**Work instruction:**
Extract the data exactly, missing nothing.

--------------------------------------------------

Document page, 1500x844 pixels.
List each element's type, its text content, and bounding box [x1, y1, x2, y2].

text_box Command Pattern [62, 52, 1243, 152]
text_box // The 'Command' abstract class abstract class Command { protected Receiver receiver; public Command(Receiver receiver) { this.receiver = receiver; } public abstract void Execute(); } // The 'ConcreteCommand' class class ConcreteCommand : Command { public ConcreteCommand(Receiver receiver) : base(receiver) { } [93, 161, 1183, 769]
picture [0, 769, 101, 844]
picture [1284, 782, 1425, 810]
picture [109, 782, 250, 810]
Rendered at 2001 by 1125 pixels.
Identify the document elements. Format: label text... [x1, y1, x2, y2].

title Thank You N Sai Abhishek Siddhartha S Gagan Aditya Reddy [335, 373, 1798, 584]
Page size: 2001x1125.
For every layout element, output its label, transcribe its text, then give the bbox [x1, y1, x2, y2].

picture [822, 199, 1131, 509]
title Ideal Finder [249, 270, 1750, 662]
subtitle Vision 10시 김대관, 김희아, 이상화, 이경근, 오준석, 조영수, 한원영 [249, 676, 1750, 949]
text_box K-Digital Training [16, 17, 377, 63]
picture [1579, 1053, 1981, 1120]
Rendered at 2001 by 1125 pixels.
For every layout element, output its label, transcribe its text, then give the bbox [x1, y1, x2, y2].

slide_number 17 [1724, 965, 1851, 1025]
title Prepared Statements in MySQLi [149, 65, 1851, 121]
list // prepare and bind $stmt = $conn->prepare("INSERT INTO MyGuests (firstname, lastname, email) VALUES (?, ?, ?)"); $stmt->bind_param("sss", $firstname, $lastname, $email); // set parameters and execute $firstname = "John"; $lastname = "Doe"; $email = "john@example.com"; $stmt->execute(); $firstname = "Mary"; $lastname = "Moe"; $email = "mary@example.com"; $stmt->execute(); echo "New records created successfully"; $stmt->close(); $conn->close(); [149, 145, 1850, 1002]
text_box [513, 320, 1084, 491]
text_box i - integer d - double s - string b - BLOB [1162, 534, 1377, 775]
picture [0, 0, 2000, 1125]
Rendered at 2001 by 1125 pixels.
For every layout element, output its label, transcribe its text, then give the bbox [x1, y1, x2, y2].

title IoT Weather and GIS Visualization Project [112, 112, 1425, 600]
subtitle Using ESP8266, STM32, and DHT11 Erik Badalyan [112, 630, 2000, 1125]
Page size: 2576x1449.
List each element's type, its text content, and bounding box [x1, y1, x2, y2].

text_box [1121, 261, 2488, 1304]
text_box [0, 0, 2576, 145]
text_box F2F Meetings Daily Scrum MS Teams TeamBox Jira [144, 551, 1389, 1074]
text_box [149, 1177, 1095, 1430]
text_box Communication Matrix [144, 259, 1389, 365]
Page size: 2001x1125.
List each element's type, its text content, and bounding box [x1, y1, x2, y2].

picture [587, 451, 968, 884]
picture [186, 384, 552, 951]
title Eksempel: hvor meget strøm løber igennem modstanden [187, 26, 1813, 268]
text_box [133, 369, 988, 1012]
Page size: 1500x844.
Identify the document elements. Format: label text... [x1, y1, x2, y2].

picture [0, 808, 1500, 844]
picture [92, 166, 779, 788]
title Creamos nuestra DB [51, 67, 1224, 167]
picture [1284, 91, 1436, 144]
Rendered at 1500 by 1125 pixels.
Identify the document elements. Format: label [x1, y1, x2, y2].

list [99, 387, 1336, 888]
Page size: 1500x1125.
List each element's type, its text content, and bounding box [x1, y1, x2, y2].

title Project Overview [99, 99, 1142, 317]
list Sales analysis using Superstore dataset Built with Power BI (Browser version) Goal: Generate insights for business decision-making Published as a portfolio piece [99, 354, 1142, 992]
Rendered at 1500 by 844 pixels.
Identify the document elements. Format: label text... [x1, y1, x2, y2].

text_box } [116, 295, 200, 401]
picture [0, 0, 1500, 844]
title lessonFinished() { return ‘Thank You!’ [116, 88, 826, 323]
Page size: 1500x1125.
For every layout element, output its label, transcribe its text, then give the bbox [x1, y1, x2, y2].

--------------------------------------------------

**Written solution:**
Document page, 1500x844 pixels.
List each element's type, its text content, and bounding box [x1, y1, x2, y2].

text_box Command Pattern [62, 52, 1243, 152]
text_box // The 'Command' abstract class abstract class Command { protected Receiver receiver; public Command(Receiver receiver) { this.receiver = receiver; } public abstract void Execute(); } // The 'ConcreteCommand' class class ConcreteCommand : Command { public ConcreteCommand(Receiver receiver) : base(receiver) { } [93, 161, 1183, 769]
picture [0, 769, 101, 844]
picture [1284, 782, 1425, 810]
picture [109, 782, 250, 810]
Rendered at 2001 by 1125 pixels.
Identify the document elements. Format: label text... [x1, y1, x2, y2].

title Thank You N Sai Abhishek Siddhartha S Gagan Aditya Reddy [335, 373, 1798, 584]
Page size: 2001x1125.
For every layout element, output its label, transcribe its text, then give the bbox [x1, y1, x2, y2].

picture [822, 199, 1131, 509]
title Ideal Finder [249, 270, 1750, 662]
subtitle Vision 10시 김대관, 김희아, 이상화, 이경근, 오준석, 조영수, 한원영 [249, 676, 1750, 949]
text_box K-Digital Training [16, 17, 377, 63]
picture [1579, 1053, 1981, 1120]
Rendered at 2001 by 1125 pixels.
For every layout element, output its label, transcribe its text, then give the bbox [x1, y1, x2, y2].

slide_number 17 [1724, 965, 1851, 1025]
title Prepared Statements in MySQLi [149, 65, 1851, 121]
list // prepare and bind $stmt = $conn->prepare("INSERT INTO MyGuests (firstname, lastname, email) VALUES (?, ?, ?)"); $stmt->bind_param("sss", $firstname, $lastname, $email); // set parameters and execute $firstname = "John"; $lastname = "Doe"; $email = "john@example.com"; $stmt->execute(); $firstname = "Mary"; $lastname = "Moe"; $email = "mary@example.com"; $stmt->execute(); echo "New records created successfully"; $stmt->close(); $conn->close(); [149, 145, 1850, 1002]
text_box [513, 320, 1084, 491]
text_box i - integer d - double s - string b - BLOB [1162, 534, 1377, 775]
picture [0, 0, 2000, 1125]
Rendered at 2001 by 1125 pixels.
For every layout element, output its label, transcribe its text, then give the bbox [x1, y1, x2, y2].

title IoT Weather and GIS Visualization Project [112, 112, 1425, 600]
subtitle Using ESP8266, STM32, and DHT11 Erik Badalyan [112, 630, 2000, 1125]
Page size: 2576x1449.
List each element's type, its text content, and bounding box [x1, y1, x2, y2].

text_box [1121, 261, 2488, 1304]
text_box [0, 0, 2576, 145]
text_box F2F Meetings Daily Scrum MS Teams TeamBox Jira [144, 551, 1389, 1074]
text_box [149, 1177, 1095, 1430]
text_box Communication Matrix [144, 259, 1389, 365]
Page size: 2001x1125.
List each element's type, its text content, and bounding box [x1, y1, x2, y2].

picture [587, 451, 968, 884]
picture [186, 384, 552, 951]
title Eksempel: hvor meget strøm løber igennem modstanden [187, 26, 1813, 268]
text_box [133, 369, 988, 1012]
Page size: 1500x844.
Identify the document elements. Format: label text... [x1, y1, x2, y2].

picture [0, 808, 1500, 844]
picture [92, 166, 779, 788]
title Creamos nuestra DB [51, 67, 1224, 167]
picture [1284, 91, 1436, 144]
Rendered at 1500 by 1125 pixels.
Identify the document elements. Format: label [x1, y1, x2, y2].

list [99, 387, 1336, 888]
Page size: 1500x1125.
List each element's type, its text content, and bounding box [x1, y1, x2, y2].

title Project Overview [99, 99, 1142, 317]
list Sales analysis using Superstore dataset Built with Power BI (Browser version) Goal: Generate insights for business decision-making Published as a portfolio piece [99, 354, 1142, 992]
Rendered at 1500 by 844 pixels.
Identify the document elements. Format: label text... [x1, y1, x2, y2].

text_box } [116, 295, 200, 401]
picture [0, 0, 1500, 844]
title lessonFinished() { return ‘Thank You!’ [116, 88, 826, 323]
Page size: 1500x1125.
For every layout element, output its label, transcribe its text, then give the bbox [x1, y1, x2, y2].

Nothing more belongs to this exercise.